Nicole : un handicap caché
Je crains que mon histoire de CI ne commence il y a bien longtemps déjà…
C'est simple, on m'avait surnommée arrêt-pipis lorsque j'étais enfant.
Puis comme adolescente, j'ai souffert de très fréquentes infections urinaires avérées, avec germes, donc antibiotiques. Par la suite, je me suis régulièrement plainte de symptômes de cystites mais les médecins consultés ne trouvaient plus trace d'infection et j'ai eu droit à toutes les explications possibles : faiblesse de la vessie à cause de ces nombreuses cystites, nervosité, petits calculs d'oxalates, « c'est dans la tête »…
Dès 2001, une fatigue inexplicable, les douleurs et les fréquences urinaires ont empirés, toujours sans être prises au sérieux par les médecins consultés. Enfin, lorsque la situation est devenue intenable, soit des années après le début des premiers symptômes, un urologue a enfin pris une mine intéressée en étudiant mon cas. Quelques semaines plus tard, à l'âge de 36 ans, une cystoscopie était réalisée, avec un diagnostique à la clef : CI.
Je me croyais arrivée au bout de mon parcours du combattant !
Un an a passé depuis ce diagnostique, le temps de réaliser à quel point cette maladie est méconnue en Europe. J'ai l'immense chance d'avoir un urologue très compréhensif, mais nombre de professionnels de la santé rencontrés entre-temps n'ont tout simplement aucune idée de l'existence de cette maladie.
Il est vrai que la CI est désarmante, même pour les malades.
Ma vie a changé depuis deux ans. Les périodes de crises se succèdent de façon plus ou moins rapprochées sans que je comprenne pourquoi (erreur de diète, fatigue, hasard ?) Au cours de ces crises, les fréquences urinaires peuvent atteindre plus de quatre-vingt en 24h, redescendant à une trentaine les bons jours. Ce seul symptôme est un terrible handicap dans la vie quotidienne. Il est nécessaire de planifier les rares déplacements en fonction des toilettes et les sorties deviennent réellement difficiles.

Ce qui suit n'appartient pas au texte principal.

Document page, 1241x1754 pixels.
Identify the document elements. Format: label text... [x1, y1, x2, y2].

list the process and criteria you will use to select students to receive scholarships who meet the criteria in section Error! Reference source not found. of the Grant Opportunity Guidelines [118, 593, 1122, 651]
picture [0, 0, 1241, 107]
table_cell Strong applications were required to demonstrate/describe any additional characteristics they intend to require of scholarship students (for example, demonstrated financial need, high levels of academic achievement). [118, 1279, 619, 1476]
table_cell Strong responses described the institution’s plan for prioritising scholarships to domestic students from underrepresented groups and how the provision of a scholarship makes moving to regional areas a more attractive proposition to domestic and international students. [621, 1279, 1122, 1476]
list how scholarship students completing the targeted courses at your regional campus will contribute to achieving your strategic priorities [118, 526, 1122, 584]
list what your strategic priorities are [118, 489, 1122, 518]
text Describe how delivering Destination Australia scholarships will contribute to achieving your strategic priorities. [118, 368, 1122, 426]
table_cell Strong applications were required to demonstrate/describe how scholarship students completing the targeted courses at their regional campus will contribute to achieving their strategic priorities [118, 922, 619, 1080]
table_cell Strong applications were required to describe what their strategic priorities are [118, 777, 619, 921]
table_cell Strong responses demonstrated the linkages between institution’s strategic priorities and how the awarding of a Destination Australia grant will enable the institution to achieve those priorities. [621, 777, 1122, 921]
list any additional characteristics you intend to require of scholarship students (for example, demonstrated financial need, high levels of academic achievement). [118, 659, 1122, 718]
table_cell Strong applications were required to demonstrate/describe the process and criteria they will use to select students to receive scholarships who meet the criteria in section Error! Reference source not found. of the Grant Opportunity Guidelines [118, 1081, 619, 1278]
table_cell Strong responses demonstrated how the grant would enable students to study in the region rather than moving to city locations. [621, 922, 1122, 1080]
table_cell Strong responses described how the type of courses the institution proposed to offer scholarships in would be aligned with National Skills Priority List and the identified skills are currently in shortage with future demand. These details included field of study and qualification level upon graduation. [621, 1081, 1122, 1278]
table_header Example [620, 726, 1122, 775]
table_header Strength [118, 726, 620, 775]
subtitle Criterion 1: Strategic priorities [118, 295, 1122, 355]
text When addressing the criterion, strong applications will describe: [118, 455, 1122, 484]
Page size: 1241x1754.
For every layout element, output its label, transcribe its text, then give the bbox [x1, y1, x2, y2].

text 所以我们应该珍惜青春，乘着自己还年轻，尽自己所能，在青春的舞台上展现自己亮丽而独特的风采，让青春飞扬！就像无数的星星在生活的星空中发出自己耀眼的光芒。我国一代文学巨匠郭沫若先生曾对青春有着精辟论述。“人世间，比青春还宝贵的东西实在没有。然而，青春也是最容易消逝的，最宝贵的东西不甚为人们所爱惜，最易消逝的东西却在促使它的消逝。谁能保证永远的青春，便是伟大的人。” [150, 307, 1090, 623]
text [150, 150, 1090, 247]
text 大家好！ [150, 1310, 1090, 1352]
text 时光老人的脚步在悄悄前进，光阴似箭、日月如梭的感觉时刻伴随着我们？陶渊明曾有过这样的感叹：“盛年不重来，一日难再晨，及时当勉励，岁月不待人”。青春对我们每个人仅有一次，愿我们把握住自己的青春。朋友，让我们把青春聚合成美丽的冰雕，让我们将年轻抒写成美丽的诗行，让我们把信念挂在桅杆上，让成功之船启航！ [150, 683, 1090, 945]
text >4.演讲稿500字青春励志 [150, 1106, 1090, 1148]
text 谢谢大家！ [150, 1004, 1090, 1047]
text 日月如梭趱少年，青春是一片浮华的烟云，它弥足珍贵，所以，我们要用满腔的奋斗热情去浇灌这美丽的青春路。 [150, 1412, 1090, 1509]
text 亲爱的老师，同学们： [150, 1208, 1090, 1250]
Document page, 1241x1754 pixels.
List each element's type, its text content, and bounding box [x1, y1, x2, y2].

Aller chez le médecin, au cinéma, au concert, accompagner son enfant à un cours, se promener, sans parler du simple fait de faire ses courses, va de pair avec la pensée obsédante : « Où sont les toilettes, seront-elles accessibles, y arriverai-je avant que les douleurs ne soient devenues intolérables ?» Tout malade CI connaît les souffrances endurées lorsqu'il ne peut pas uriner, c'est comparable à une boule de lave incandescente à la place de la vessie…
Les fréquences et les douleurs importantes et chroniques font de cette maladie un véritable défi quotidien. Ces deux handicaps m'empêchent actuellement de travailler et ma simple vie de maman demande parfois des efforts considérables. Physiquement, car la marche et la plupart des activités sont très pénibles au cours des crises, sans parler du sommeil perturbé. Mais mentalement également car cette bataille n'est pas facile.
La CI est une maladie invisible et difficilement compréhensible pour les autres. Nous n'avons souvent pas mauvaise mine et un sourire permet de masquer ce que notre corps subit. D'autre part les symptômes vont et viennent : comment faire comprendre à l'entourage que hier, j'ai été capable de mener une journée pratiquement normale, peut-être même ai-je pu faire un peu de sport, mais qu'aujourd'hui je peine en faisant quelques pas, que je souffre et que je me sens misérable ? Il m'est difficile de planifier mes activités, la situation peut changer d'heure en heure et souvent ce n'est qu'au prix de grands efforts que je peux tenir mes engagements.
Un malade qui souffrait beaucoup a dit un jour que ce n'est pas parce qu'il avait l'air bien qu'il se sentait bien et je crois que nous sommes nombreuses à ne pas vouloir montrer ce que nous vivons, par fierté, pudeur ou désir de préserver nos proches. Il est pourtant important d'admettre le côté capricieux de la CI, autant pour les malades que pour son entourage.
Nous essayons toutes les traitements les plus divers, testons toutes les thérapies possibles et imaginables, susceptibles de nous soulager et pourtant il faut bien reconnaître qu'actuellement, aucune pilule miracle n'a été trouvée pour nous guérir. Mais la lucidité n'empêche pas l'espoir ! Il faut donc composer avec cette satanée maladie, profiter des bonnes périodes et ne pas baisser les bras.